USC Leonard Davis School of Gerontology has been a pioneer in distance learning, offering the first online gerontology degree program in the U.S. Although Gonzalez was an in-person student, the online gerontology classes helped her avoid conflicts in her schedule.
From the classroom to the community and the world
Gonzalez’s master’s program was a rich experience that left a lasting impression. Some highlights include:
It’s been 13 years since Gonzalez was a graduate student, but Gonzalez still references a class she took on death and dying. “That’s a big theme in the work I do with older adults,” she says.
This class examined end-of-life issues across the lifespan. “We looked at how children grieve and the cultural, religious and spiritual aspects of death,” she says. “The instructor also led an exercise where we made a list of our loved ones. We then had to think about who would still be with us in 20 years, 30 years and so on. I hadn’t thought about that before.”
The MSG/MSW program requires internships in both areas of study. For the gerontology internship, Gonzalez opted to work in the USC Family Caregiver Support Center. At the Center she provided therapy, home visits and group counseling.
Gonzalez’s supervisor was Associate Professor Donna Benton. “She helped me learn the ropes and shared all her knowledge to help me grow,” Gonzalez says. “Working in the center was a high-level experience that made me very marketable.”
Dr. Katz continued to be present throughout Gonzalez’s graduate work. “She would have me record my therapy sessions, which were an hour long,” she says. “She’d listen to them and give me helpful feedback. She pointed out my hesitation to ask questions, which is essential to social work. I was raised not to question older adults, so that was hard for me to learn.”

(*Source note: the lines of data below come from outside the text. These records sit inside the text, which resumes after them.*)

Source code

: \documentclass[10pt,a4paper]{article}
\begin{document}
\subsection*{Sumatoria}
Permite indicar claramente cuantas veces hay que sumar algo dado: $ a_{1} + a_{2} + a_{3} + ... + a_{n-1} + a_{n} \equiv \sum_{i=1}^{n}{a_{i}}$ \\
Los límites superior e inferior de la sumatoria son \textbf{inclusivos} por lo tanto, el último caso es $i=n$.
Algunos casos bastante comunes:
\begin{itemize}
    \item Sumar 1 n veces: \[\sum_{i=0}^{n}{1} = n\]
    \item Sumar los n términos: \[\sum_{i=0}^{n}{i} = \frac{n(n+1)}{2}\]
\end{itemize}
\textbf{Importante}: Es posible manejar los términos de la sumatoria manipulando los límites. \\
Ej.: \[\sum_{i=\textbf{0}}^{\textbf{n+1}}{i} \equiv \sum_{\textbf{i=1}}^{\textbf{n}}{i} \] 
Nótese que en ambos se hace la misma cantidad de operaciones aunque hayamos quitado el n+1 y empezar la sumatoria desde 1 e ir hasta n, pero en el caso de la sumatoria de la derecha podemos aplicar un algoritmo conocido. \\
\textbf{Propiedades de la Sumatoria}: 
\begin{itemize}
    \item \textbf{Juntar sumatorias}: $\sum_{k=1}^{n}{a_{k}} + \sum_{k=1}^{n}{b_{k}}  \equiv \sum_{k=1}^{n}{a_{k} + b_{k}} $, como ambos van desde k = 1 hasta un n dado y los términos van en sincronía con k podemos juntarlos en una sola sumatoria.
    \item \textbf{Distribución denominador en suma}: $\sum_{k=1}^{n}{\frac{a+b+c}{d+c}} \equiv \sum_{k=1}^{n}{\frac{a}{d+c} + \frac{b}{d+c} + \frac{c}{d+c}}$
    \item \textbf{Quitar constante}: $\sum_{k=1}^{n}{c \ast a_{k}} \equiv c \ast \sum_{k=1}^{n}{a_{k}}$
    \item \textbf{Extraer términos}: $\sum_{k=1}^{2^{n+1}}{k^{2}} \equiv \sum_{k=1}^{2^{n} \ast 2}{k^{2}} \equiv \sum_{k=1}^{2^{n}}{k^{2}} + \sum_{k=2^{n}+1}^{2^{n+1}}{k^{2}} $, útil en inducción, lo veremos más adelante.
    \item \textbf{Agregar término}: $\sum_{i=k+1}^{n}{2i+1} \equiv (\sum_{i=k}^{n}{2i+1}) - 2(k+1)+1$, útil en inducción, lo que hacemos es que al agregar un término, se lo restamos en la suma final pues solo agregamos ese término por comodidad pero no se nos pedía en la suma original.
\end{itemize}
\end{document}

The summer after Gonzalez graduated, she had the opportunity to travel to China through the School of Social Work. It was a two-week trip that included visits to facilities for older adults in Shanghai and Beijing.
“They have a different view of older adults and aging than we do in the U.S.,” Gonzalez says. “We went to one facility and saw a large group of older adults doing tai chi. It was a beautiful trip.”
Realizing a rewarding career
After receiving her MSG/MSW degree, Gonzalez found a position at Pacific Clinics and has been there ever since. Pacific Clinics is a nonprofit organization that provides a range of behavioral health and social services to individuals and families across California.
Gonzalez’s first role was as a therapist in a program for older adults. She provided individual therapy, case management and rehabilitation services for high-need clients. “It was a challenging job,” she says. “At times, we had to manage patients who were suicidal before first responders arrived, which could take hours.”
In 2014, Gonzalez became certified as a Licensed Clinical Social Worker (LCSW) and started to climb the ranks at Pacific Clinics. “I really loved the older adult population, but I also wanted to grow,” she says. “For a few years, I directed a children’s program, but now I’m back working with older adults.”
Gonzalez currently supervises the mental health services Pacific Clinics provides under a Program of All-Inclusive Care for the Elderly (PACE) contract. PACE is a Medicare and Medicaid program that provides care in the home, so people don’t have to go into a nursing facility. “This is rewarding work,” Gonzalez says. “I feel like it’s my job to advocate for my clients and get them the support they need to stay in their home. Having a degree that focuses on aging-related issues has been particularly useful in this work.”
Making connections and opening doors
Looking back, Gonzalez says USC was instrumental in helping her succeed. “My mentors inspired, supported and guided me. They opened doors with connections, letters of recommendation and work opportunities,” she says. “They believed in me. To this day, I’m so grateful for that.”